LAS VEGAS (KSNV & MyNews3) -- There's free lunch available to Clark County School District students who qualify. Parents looking to get free or reduced lunch for their kids have a little more than a week to apply.
Venise toussaint explains what parents need to know before they apply.
The federal program is designed to allow students from low income families to afford nutritious meals and the deadline to apply is October 1.
It is lunch time at Ruby Thomas Elementary School.
On the menu are well balance portions of whole grains, fruits, veggies and proteins.
“We want the kids to be well fed because by being well fed they stay focused, they don’t get into much trouble and they’re a lot kinder to each other as well,” said Principal Dennis Kubala.
Part of being well fed is making sure every child, especially those from low income families, have access to affordable lunch through the free and reduced lunch program.
“Free and reduced lunch program is a wonderful opportunity for parents to provide nutritious meals for free and it’s all funded by the u.s department of agriculture,” said Virginia Beck, Assistant Director of Food Services.

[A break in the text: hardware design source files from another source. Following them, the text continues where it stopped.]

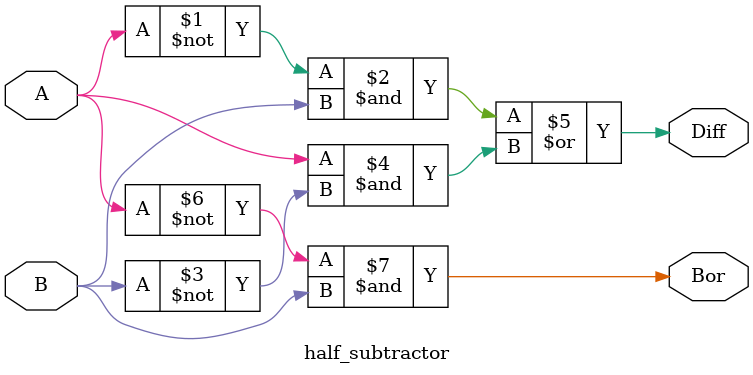
<source format=v>
module half_subtractor(
 input A , B ,
 output Diff, Bor
);

 assign Diff = (~A & B)| (A & ~B);
 assign Bor  =  ~A & B ;


endmodule 

</source>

For the past few years the number of Clark County students qualifying for the program has increased.
Last year more than 60 percent of students district wide were eligible for free or reduced lunch. At Ruby Elementary— almost 90 percent of the school’s 800 students are eligible.
“And that’s why we’re trying to stress to parents please fill out your forms, get them in because if you qualify then you don’t have to pay,” Kubala said.
Students qualify for free or reduced lunch based on their parent’s income and the number of people living in their homes.
For example, a family of four making $30,000 or less would qualify for free meals. That same family of four making more than $30,000 and up to $43,000 a year would qualify for reduced lunch.
“We need a new application every single year, so even if you did apply last year and your student qualified you still need to put in an application this year,” Beck said.
“We want to make sure kids are not hungry, that’s really the bottom line, nobody wants to see a child sitting down not eating well,” Kubala said.